Vertical Planting

colorful flowers

It used to be that vertical gardening was just having a few hanging baskets on your porch and of course they still look stunning, but other options are many and varied! Vertical gardening is becoming popular and while many of the most stunning examples would be hard to recreate at home, the principle is easy enough to include in your garden, especially if you’re limited on space.

Living walls

Many of the world’s most stylish buildings are going green with entire buildings being clad in foliage, such as the Athenaeum Hotel in London. A living wall is created by fixing slats to the walls and securing a special kind of felt on to which plants root which is then watered by an automatic irrigation system that can also supply liquid feed. Like any other garden selections, the plants are chosen that will thrive in the local climate and condition and the green wall cladding creates a habitat for birds and insects.

brick wall plants

We used a living wall in our Upstairs, Downstairs garden to add life to an access alley that was originally just paving and a brick wall.

Living Roofs

Planting on a roof can also be an idea but the eventual weight of the plants needs to be taken into account. 

Garden Canopy

In one of our designs we created a contemporary Garden Room but the view from upstairs was spoilt by the roof of the room below. To soften the outlook we created a sedum roof.
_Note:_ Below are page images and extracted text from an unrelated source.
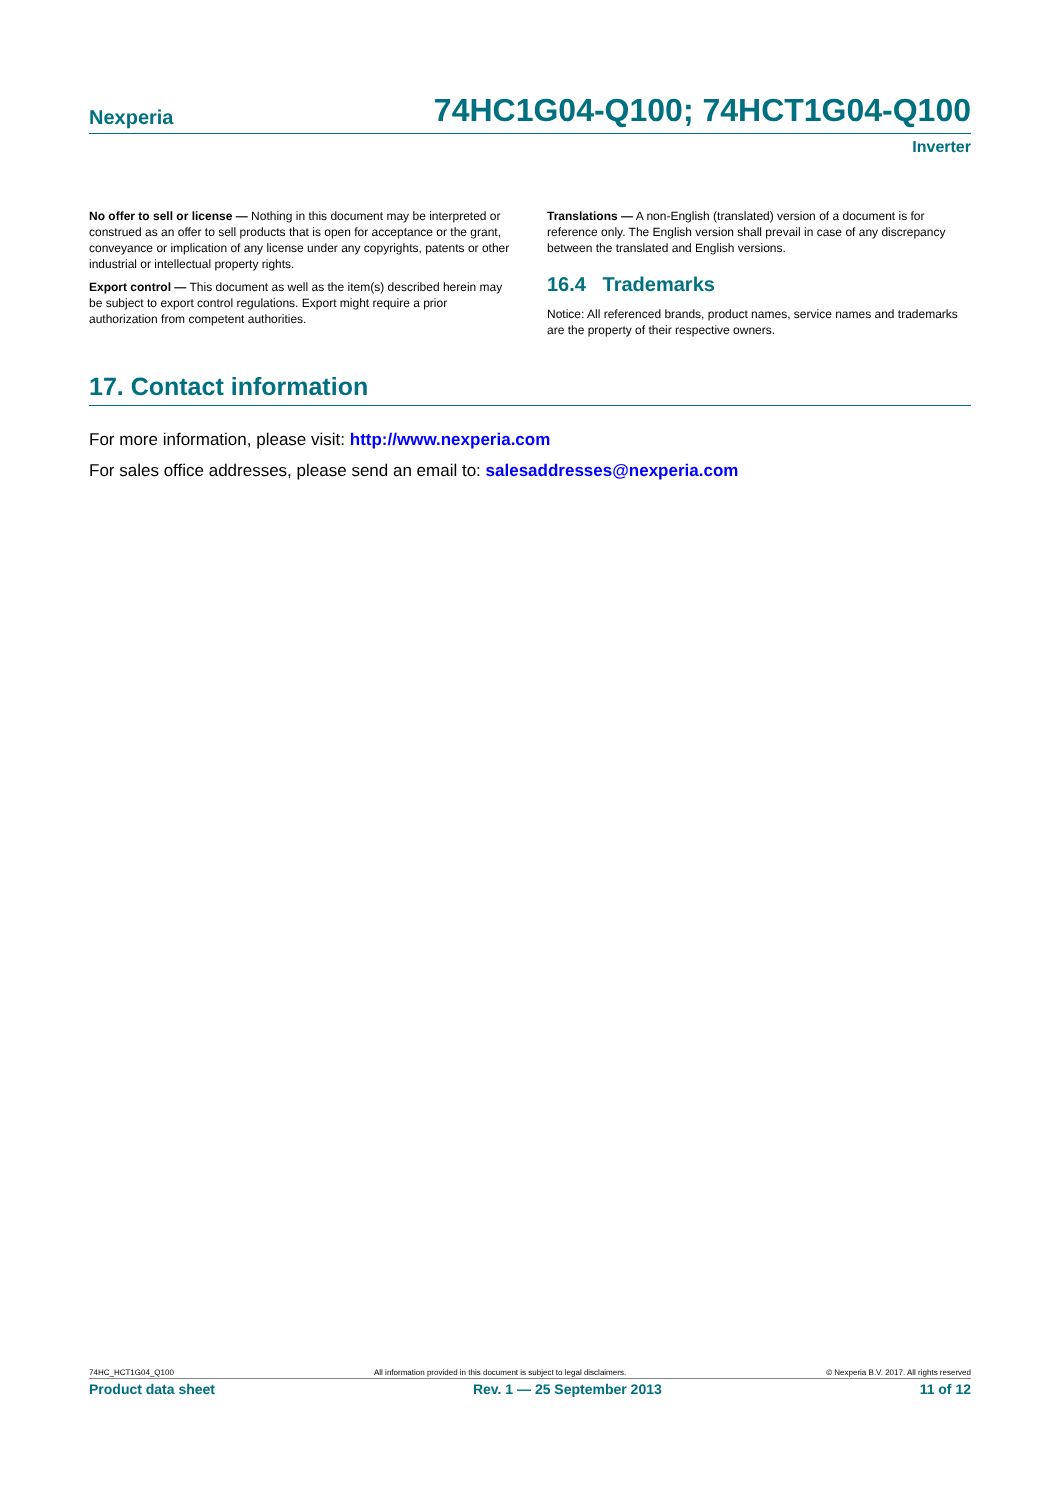Nexperia 74HC1G04-Q100; 74HCT1G04-Q100
Inverter
No offer to sell or license — Nothing in this document may be interpreted or construed as an offer to sell products that is open for acceptance or the grant, conveyance or implication of any license under any copyrights, patents or other industrial or intellectual property rights.
Export control — This document as well as the item(s) described herein may be subject to export control regulations. Export might require a prior authorization from competent authorities.
Translations — A non-English (translated) version of a document is for reference only. The English version shall prevail in case of any discrepancy between the translated and English versions.
16.4 Trademarks
Notice: All referenced brands, product names, service names and trademarks are the property of their respective owners.
17. Contact information
For more information, please visit: http://www.nexperia.com
For sales office addresses, please send an email to: salesaddresses@nexperia.com
74HC_HCT1G04_Q100 All information provided in this document is subject to legal disclaimers. © Nexperia B.V. 2017. All rights reserved
Product data sheet Rev. 1 — 25 September 2013 11 of 12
The plants are grown on a ‘blanket’ that is harvested like turf and installed by rolling out on top of waterproofing. The blankets are very lightweight, easy to maintain, provide instant greening to the roof and are used for ecological benefits or its aesthetic appearance.

Grow upwards

Verbena

If you have limited space you can grow climbers on trellis structures, climbing roses can be trained to spiral round posts in the back of a border, or any climbing plants can create a living roof over your pergola.

Evergreen

Plant your walls, too by using fan-trained, espalier or cordon fruit trees to cover them, or grow against your walls, semi-tender shrubs that may not survive the winter out in the open since the walls will store warmth.

You can also create a trellis structure and grow climbers over it as a quick way to screen off unsightly views.

Planting tips

plant climbers

Plant climbers up through trees by digging a large planting hole some distance from the trunk, at the “drip line” round the edge of the leaf-canopy. Put the climber in the hole and encourage it up into the tree with ropes or a sloping pole, so that the tree roots won’t compete with the new plant for food and water.

You can also plant climbers or wall-trained trees and shrubs against walls.

wall plants

In more confined spaces you can use half baskets attached to bare walls in narrow alleyways or on outbuildings, to create planting pockets in wasted spaces.

So there are many options to try that may not have been immediately obvious. Start planning how you are going to make some of the bare spaces more attractive!